### Problem
Repeat every entry exactly. Pictures stay out.

### Source records

Start of Block

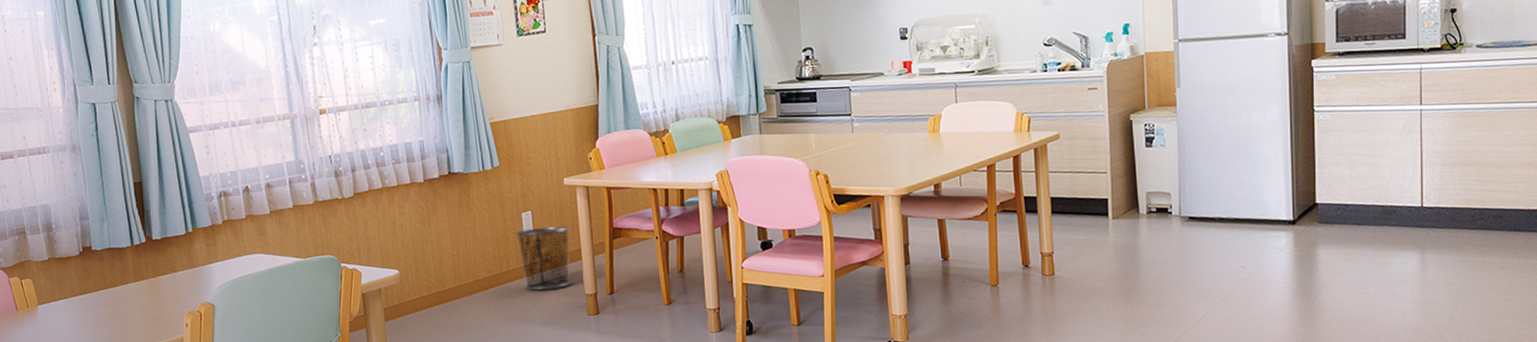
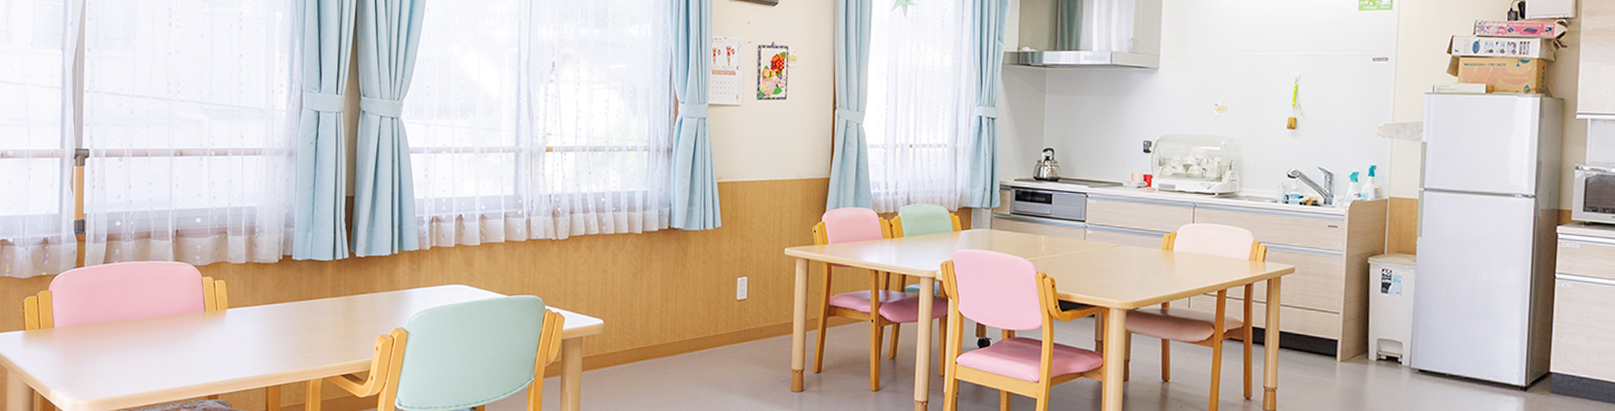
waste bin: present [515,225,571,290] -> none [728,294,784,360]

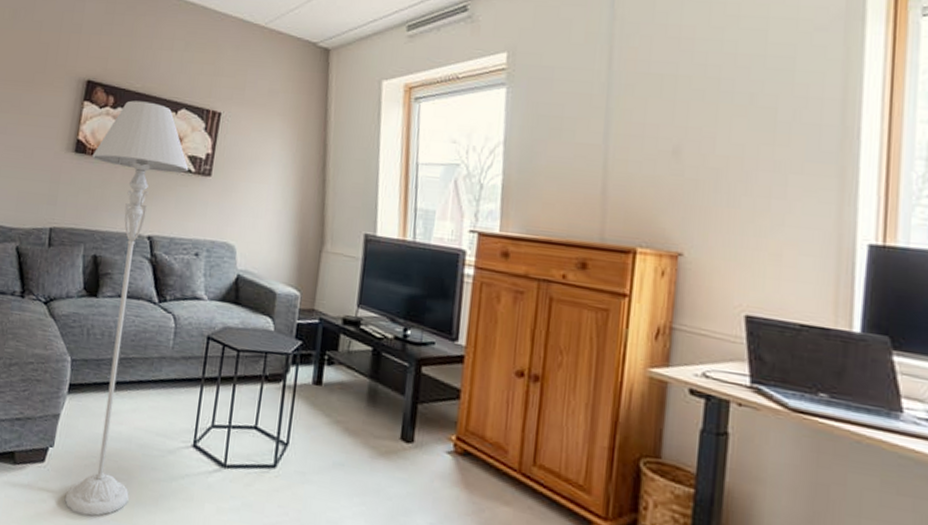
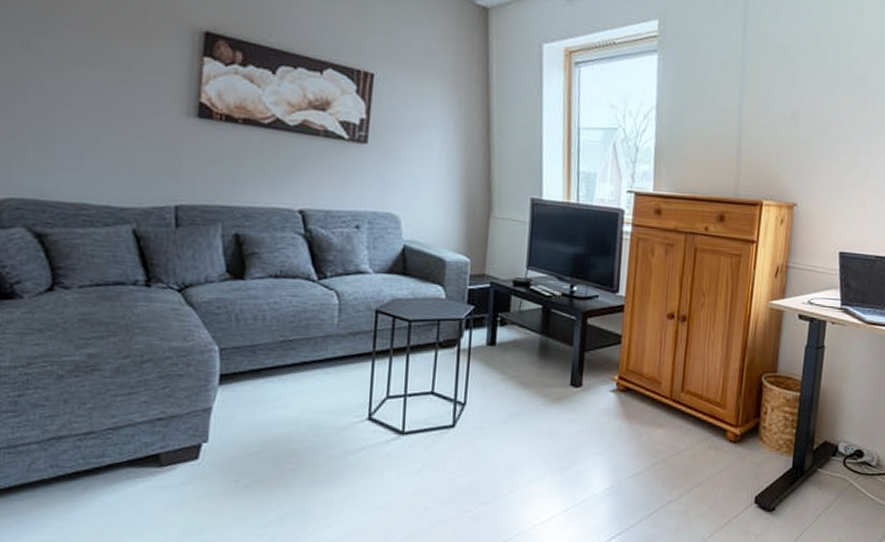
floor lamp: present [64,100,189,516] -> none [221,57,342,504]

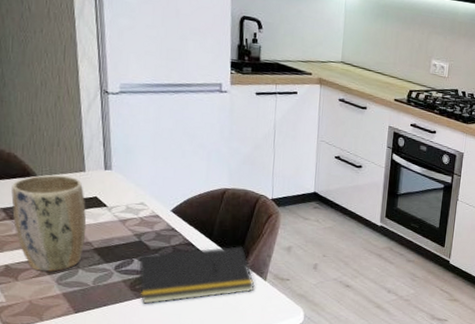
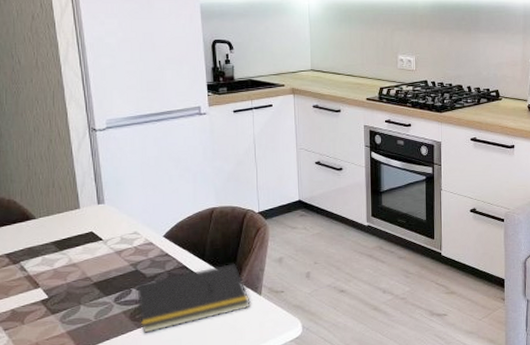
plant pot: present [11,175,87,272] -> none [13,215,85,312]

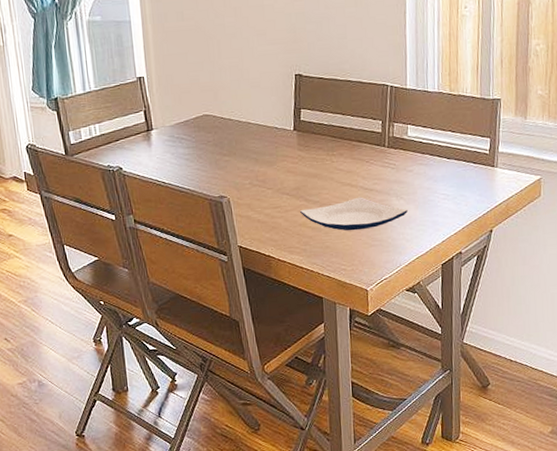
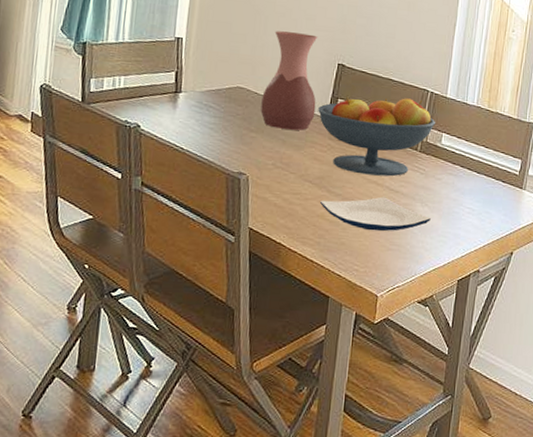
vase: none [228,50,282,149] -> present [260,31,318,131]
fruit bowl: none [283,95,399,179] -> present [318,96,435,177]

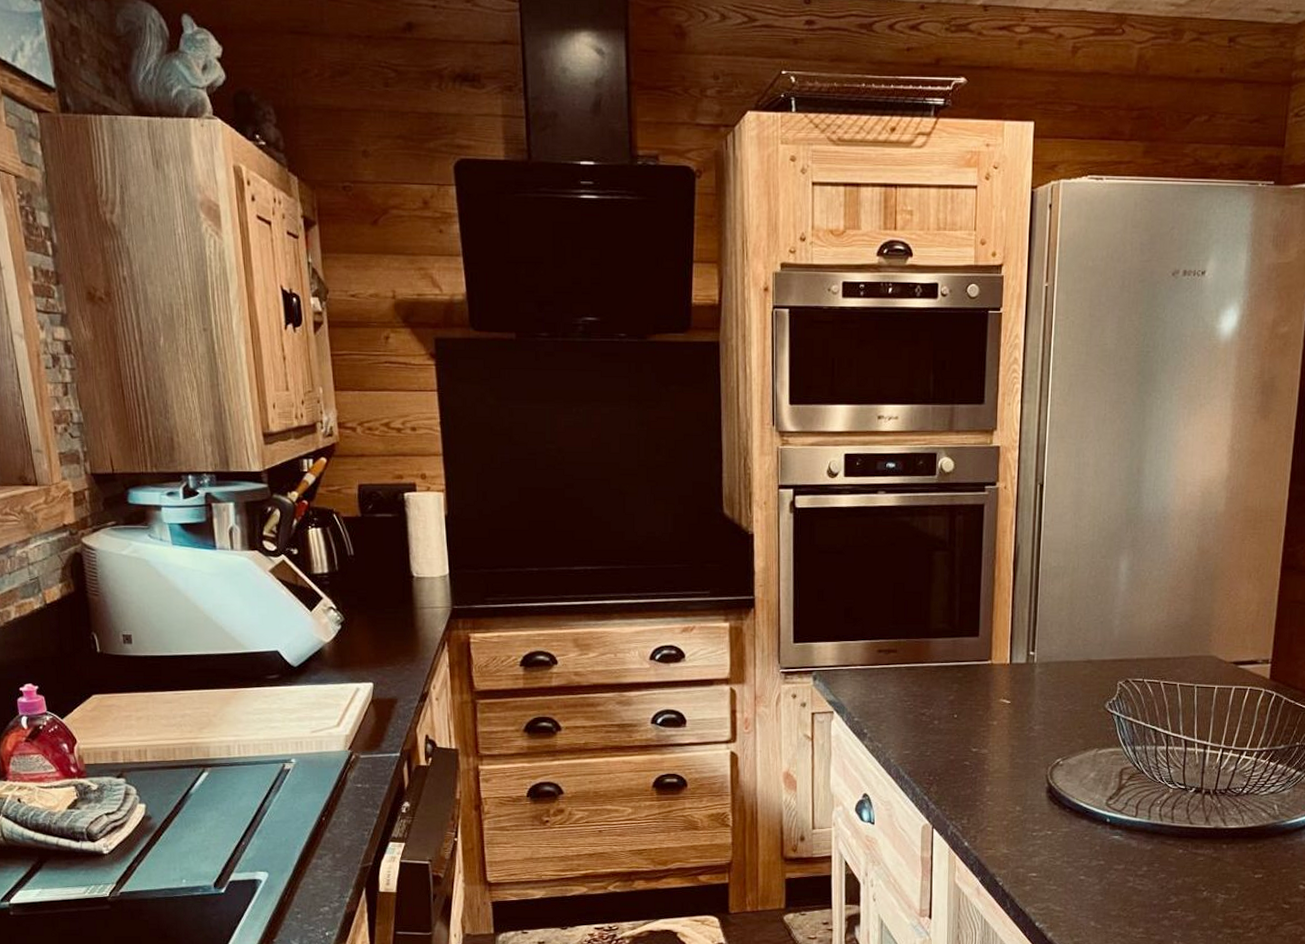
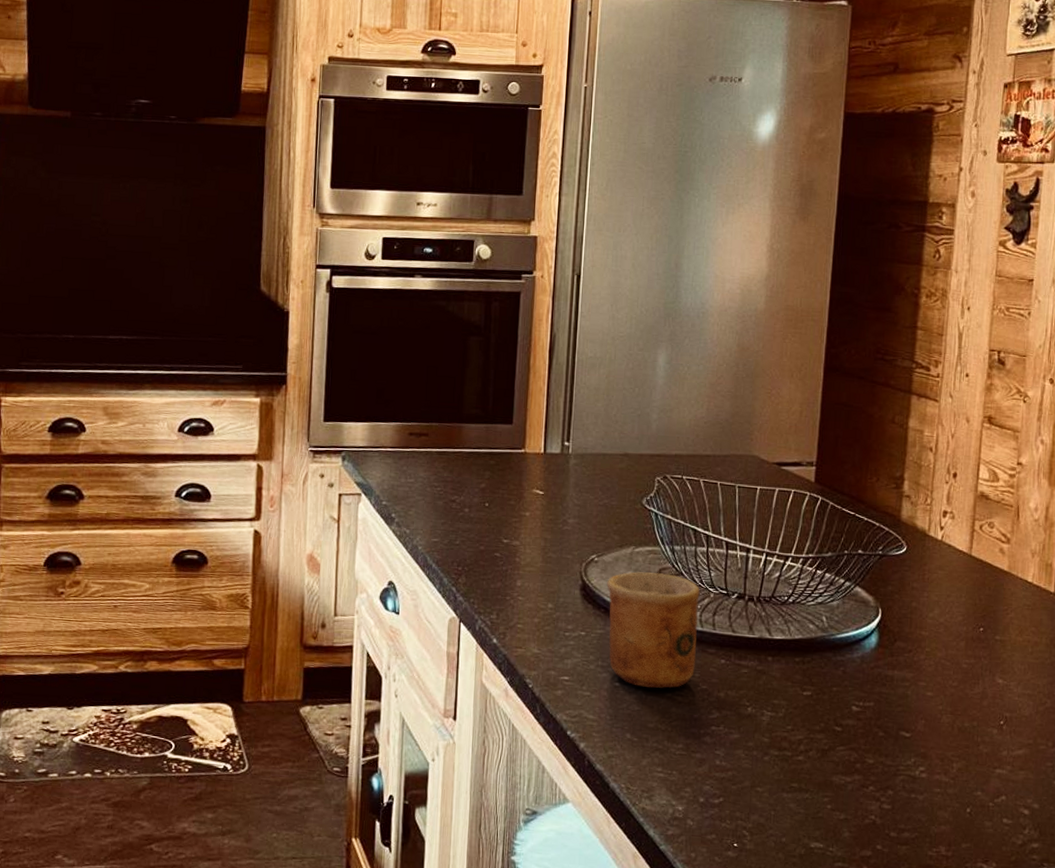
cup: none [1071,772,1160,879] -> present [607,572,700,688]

End of Block

### Your response
waste bin: present [515,225,571,290] -> none [728,294,784,360]

floor lamp: present [64,100,189,516] -> none [221,57,342,504]

plant pot: present [11,175,87,272] -> none [13,215,85,312]

vase: none [228,50,282,149] -> present [260,31,318,131]
fruit bowl: none [283,95,399,179] -> present [318,96,435,177]

cup: none [1071,772,1160,879] -> present [607,572,700,688]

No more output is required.